Dalam surat instruksi tersebut, HMI Baubau meminta Presiden Jokowi segera memberikan sikap tegas terhadap banyaknya kasus menonjol yang belum terselesaikan oleh para penegak hukum. Jika tidak mampu memenuhi tuntutan tersebut, HMI Baubau secara tegas menolak kunjungan orang nomor satu di Indonesian itu.
Beberapa kasus tersebut diantaranya, pelanggaran Hak Asasi Manusia (HAM) diperistiwa Trisakti semanggi I dan semanggi II, kasus Munir, kerusuhan Mei dan penembakan dua mahasiswa di Kota Kendari, Sulawesi Tenggara.
Selanjutnya, terkait keberadaan harun Masiku yang belum diketahui keberadaannya hingga buat gaduh tatanan sosial politik, kasus korupsi yang masih marak dilakukan oleh pejababt publik di Indonesia dan kasus korupsi besar lainnya yang belum selesai, serta masalah hutang Indonesia yang telah menembus angka Rp7.014 triliun per Februari 2022.

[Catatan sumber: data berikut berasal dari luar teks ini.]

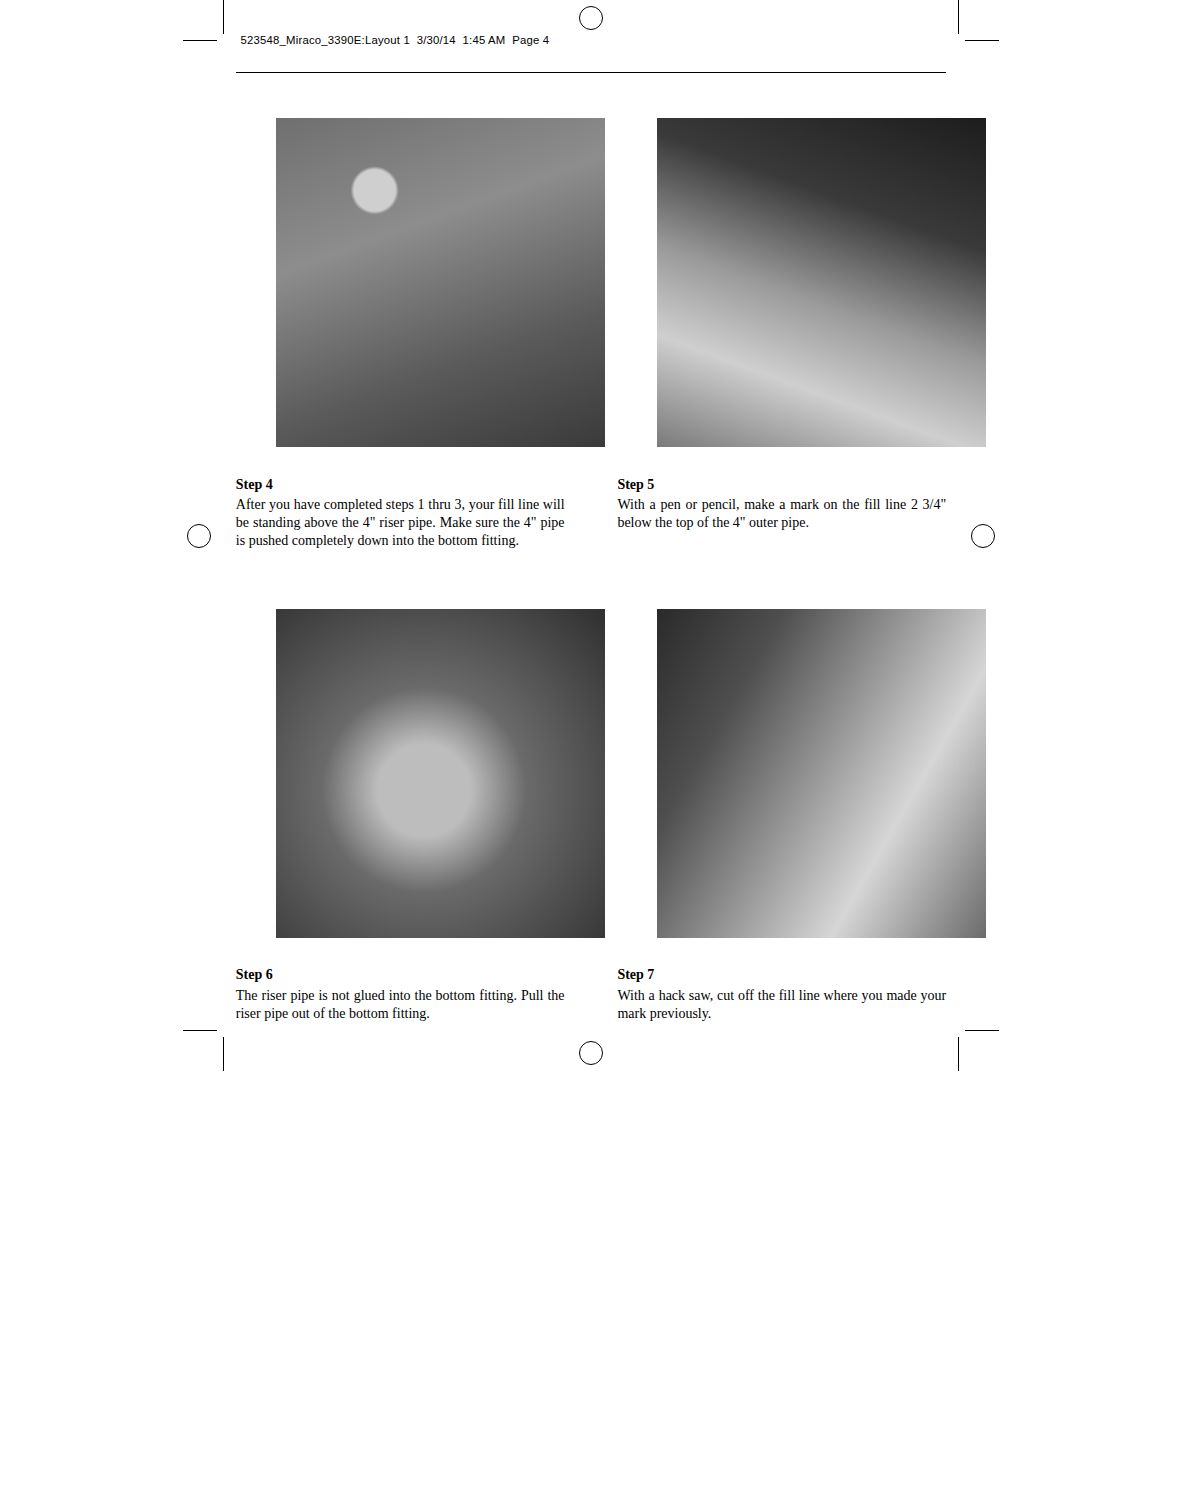523548_Miraco_3390E:Layout 1 3/30/14 1:45 AM Page 4
Hand holding fill line above 4" riser pipe
Step 4
After you have completed steps 1 thru 3, your fill line will be standing above the 4" riser pipe. Make sure the 4" pipe is pushed completely down into the bottom fitting.
Measuring and marking the fill line
Step 5
With a pen or pencil, make a mark on the fill line 2 3/4" below the top of the 4" outer pipe.
Riser pipe lifted from bottom fitting
Step 6
The riser pipe is not glued into the bottom fitting. Pull the riser pipe out of the bottom fitting.
Cutting the fill line with a hack saw
Step 7
With a hack saw, cut off the fill line where you made your mark previously.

“Jika pemerintah Indonesia terus menerus berhutang, maka anggaran belanja APBN akan meningkat dari waktu ke waktu, sehingga dapat mengurangi anggaran untuk yang lainnya seperti subsidi untuk rakyat. Tidak hanya subsidi, akan tetapi menyebabkan ketergantungan dengan negara lain. Sehingga tidak dapat menutup kemungkinan akan mempengaruhi kebijakan pemerintah Indonesia yang merugikan rakyat. Aset negara dan kekayaan sumber daya alam Indonesia, menjadi sesuatu yang dapat digadaikan atau dijual oleh pemerintah Indonesia karena tidak mampu mengendalikan hutang negara. Hal ini pernah terjadi pada pemerintahan sebelum-sebelumnya. Supermasi hukum yang seadil-adilnya bagi oknum dan kelompok Intoleran yang dapat menimbulkan disentegrasi Nasional,” dikutip dari isi surat instruksi HMI Baubau yang ditandatangani ketua Umum HMI Baubau, La Ode Armeda.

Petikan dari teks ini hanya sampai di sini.